▶ **DESCRIPTION OF THE TASK**:
In the records below, repeat every line from the one containing "common name: Chincherinchee" through the one containing "scientific name: Armeria maritima", with both of those lines included.

** start **

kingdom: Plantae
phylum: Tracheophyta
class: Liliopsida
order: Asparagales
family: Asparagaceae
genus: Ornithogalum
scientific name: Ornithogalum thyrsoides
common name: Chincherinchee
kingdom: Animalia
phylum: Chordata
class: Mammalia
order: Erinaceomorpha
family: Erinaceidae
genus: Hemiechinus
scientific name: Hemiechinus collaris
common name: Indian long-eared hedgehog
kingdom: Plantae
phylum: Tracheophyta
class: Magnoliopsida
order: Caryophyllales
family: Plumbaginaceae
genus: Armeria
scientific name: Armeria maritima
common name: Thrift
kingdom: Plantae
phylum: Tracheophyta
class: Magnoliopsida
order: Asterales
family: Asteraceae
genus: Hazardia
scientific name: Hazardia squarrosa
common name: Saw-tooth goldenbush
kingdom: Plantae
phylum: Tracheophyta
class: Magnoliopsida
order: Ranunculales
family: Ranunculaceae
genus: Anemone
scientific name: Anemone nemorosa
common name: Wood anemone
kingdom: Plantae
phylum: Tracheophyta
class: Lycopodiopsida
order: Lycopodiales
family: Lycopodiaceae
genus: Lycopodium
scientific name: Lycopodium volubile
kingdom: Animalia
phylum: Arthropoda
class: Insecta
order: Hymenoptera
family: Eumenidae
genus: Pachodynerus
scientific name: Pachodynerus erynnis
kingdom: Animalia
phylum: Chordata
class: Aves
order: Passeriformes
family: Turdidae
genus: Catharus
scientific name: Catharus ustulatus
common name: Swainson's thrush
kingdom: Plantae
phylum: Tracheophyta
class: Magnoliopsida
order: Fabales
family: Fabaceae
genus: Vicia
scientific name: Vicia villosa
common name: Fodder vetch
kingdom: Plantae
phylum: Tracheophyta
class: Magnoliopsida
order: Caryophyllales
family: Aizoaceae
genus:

** end **

▶ **ANSWER BELOW**:
common name: Chincherinchee
kingdom: Animalia
phylum: Chordata
class: Mammalia
order: Erinaceomorpha
family: Erinaceidae
genus: Hemiechinus
scientific name: Hemiechinus collaris
common name: Indian long-eared hedgehog
kingdom: Plantae
phylum: Tracheophyta
class: Magnoliopsida
order: Caryophyllales
family: Plumbaginaceae
genus: Armeria
scientific name: Armeria maritima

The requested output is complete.